Once the investigation really got going, it was also revealed that there was marijuana and alcohol abuse going on with Bliss either not reporting failed tests orensuring through improper means that players would not fail the tests (I've seen both reported and don't know which was accurate).

Bliss has a history of running a dirty program. I think a lot of that is a separate matter to the Dennehey thing--Dennehey did not get shot because players were being paid under the table--but it's an interesting thing on the periphery of the story. Bliss started out as an assistant to Bob Knight at Army, which is more interesting just for trivia, since Bill Parcells and Mike Krzyzewski also got their start there (Parcells as a coach and Krzyzewski as a player). Bliss went from there to an uneventful stint as head coach at OU. Then in 1980, he took over as head coach for SMU. While there, players--most notably John Concack, who was on the 1984 US Olympic Gold Metal team and was the 5th pick in 1985--received payments from boosters. Concack was one of the primary sources in the investigation, and he was faily emphatic that Bliss knew what was going on. This all comes from an NCAA memo that the Fort Worth Star-Telegram dug up when the Dennehey thing broke (The Star-Telegram really killed it throughout the whole investigation). The NCAA had just hit the football program with the death penalty, so they decided not to pursue the SMU basketball thing any further. However, Bliss moved on not long after that, and the violations are now sort of accepted as the reason.

The last we heard from Bliss was when he came to a church in Ovilla, which is a southern suburb of Dallas, to talk about how bad he's messed up. I think that's when Norm interviewed him. He has had a few coaching jobs outside of college basketball, nothing of particular note or substance.

The last interesting bit is the follow-up on Abar Rouse. ESPN did a feature on him in 2008, 5 years after the thing.
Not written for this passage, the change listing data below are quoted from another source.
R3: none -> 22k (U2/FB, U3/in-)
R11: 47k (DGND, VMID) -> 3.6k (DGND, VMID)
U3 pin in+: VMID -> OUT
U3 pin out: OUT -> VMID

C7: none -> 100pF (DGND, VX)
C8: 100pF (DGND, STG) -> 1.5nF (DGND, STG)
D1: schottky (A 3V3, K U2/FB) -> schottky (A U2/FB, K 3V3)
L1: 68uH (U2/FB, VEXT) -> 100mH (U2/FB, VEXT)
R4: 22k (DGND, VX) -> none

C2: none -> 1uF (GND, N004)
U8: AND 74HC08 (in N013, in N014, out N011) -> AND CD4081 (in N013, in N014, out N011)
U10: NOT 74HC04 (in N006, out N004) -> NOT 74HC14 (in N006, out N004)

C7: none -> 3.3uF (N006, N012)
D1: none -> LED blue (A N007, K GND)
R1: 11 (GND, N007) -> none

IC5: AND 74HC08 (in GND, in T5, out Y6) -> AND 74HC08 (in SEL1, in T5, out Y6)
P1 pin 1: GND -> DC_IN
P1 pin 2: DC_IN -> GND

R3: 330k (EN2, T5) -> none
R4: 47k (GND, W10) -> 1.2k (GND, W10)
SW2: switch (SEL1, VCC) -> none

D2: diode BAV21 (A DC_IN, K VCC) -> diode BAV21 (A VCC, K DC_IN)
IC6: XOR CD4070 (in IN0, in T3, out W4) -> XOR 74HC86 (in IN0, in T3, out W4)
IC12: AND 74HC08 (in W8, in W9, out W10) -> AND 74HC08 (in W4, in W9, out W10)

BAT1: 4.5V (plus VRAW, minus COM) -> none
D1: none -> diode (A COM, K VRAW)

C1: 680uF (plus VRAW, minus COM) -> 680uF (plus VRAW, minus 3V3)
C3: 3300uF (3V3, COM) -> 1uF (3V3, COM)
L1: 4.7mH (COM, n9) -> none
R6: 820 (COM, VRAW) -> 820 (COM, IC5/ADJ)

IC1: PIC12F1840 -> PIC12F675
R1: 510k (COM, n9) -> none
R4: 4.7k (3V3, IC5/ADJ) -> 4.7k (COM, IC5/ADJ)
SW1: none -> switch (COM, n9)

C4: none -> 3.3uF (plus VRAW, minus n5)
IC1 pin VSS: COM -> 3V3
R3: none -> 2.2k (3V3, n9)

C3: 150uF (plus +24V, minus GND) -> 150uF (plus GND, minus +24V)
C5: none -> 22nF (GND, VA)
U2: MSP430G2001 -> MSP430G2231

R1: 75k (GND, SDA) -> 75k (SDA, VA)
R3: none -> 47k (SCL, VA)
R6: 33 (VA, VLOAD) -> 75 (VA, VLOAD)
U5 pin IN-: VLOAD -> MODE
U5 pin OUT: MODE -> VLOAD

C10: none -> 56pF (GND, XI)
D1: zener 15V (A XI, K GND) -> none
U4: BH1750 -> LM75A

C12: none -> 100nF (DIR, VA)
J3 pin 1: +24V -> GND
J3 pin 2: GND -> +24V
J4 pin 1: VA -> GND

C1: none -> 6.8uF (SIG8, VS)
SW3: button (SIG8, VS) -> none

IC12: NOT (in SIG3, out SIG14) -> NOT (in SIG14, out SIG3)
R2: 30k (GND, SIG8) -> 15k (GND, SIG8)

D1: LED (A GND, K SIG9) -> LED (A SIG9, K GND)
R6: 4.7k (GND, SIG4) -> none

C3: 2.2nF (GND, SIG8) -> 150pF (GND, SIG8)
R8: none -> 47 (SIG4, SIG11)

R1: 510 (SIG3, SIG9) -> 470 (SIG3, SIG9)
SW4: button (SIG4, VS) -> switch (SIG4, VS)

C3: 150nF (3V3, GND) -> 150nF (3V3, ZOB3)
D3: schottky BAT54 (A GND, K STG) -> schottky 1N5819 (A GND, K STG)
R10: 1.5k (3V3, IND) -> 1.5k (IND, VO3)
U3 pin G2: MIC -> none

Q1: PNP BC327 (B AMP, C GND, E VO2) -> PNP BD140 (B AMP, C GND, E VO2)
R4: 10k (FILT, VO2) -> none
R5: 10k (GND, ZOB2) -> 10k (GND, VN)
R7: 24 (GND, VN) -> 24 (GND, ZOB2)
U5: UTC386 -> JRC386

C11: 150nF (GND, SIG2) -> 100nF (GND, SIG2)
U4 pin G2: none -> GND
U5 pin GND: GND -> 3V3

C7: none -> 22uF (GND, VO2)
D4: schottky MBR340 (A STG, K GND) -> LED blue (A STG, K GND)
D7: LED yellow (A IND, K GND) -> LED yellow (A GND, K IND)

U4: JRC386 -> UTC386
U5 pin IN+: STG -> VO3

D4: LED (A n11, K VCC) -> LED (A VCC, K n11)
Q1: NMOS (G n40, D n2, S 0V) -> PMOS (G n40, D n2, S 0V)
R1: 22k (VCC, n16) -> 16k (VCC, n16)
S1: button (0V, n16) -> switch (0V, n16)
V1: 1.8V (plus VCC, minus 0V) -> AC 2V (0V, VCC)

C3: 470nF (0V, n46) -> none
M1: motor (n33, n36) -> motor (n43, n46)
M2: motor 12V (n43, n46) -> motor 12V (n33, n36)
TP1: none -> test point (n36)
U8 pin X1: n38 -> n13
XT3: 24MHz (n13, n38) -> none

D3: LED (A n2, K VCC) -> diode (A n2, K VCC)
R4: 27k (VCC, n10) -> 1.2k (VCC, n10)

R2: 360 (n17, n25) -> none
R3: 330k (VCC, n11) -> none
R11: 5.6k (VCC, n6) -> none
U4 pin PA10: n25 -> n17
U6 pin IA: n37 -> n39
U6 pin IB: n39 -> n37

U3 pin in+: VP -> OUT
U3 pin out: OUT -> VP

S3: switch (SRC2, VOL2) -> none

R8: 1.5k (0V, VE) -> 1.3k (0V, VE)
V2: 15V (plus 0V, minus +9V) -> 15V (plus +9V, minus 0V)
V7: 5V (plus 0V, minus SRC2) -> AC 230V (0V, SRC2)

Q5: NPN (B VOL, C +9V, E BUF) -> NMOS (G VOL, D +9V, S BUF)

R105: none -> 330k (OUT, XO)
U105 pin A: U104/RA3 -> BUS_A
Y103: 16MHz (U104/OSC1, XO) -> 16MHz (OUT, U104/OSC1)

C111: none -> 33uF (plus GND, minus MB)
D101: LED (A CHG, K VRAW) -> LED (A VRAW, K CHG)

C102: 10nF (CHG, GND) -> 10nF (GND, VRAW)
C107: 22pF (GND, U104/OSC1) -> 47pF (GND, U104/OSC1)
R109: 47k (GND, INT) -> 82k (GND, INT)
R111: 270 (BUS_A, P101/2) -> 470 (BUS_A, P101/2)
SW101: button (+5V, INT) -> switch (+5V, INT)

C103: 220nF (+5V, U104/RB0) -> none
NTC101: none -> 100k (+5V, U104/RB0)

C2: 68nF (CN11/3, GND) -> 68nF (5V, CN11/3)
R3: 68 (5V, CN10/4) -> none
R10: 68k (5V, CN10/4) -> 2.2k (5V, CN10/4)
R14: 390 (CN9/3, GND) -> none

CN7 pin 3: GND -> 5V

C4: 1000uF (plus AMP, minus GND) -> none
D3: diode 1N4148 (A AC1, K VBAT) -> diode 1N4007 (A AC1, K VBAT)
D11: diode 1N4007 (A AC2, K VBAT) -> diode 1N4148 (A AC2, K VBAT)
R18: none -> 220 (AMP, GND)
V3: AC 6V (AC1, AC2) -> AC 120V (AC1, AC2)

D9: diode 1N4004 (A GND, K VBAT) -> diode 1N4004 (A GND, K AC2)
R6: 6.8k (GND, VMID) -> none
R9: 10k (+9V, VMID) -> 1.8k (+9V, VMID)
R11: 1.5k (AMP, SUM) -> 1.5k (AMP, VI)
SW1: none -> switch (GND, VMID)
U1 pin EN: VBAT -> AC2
At that time, he had not had a coaching job after Baylor, worked in a plant manufacturing airplane parts and lives in a one-bedroom apartment in Witchita, Texas. Basically, his life sucks. It's mentioned that in the feature that Krzyzewski went on Outside The Lines and said, "If one of my assistants would tape every one of my conversations with me not knowing it, there's no way he would be on my staff." Everyone seems to agree with him at this point.

Some other trivia odds and ends:
  • MC Hammer spoke at Dennehey's funeral
  • Dotson had an estranged wife at the time of the murder, when Dotson was 21
  • Rouse sued his lawyer for allegedly turning over the tapes to the Star-Telegram, which made his narc'ing public

Here are some articles and features related to the story, some of which have been used to put together this email:

1 comment:

Anonymous said...

Hey TC, it's some P1 named Rich. If it were six years ago, I'd leave the following comment:

Hey TC, it's P1 Rich logging in from my future girlfriend's computer.I don't know who you are, because you don't work at the Ticket yet, but I'm very interested in this story, because it's still relatively new. But if I hear about it in six years on the Ticket, then I'll probably change the station, because it will have lost its novelty by then.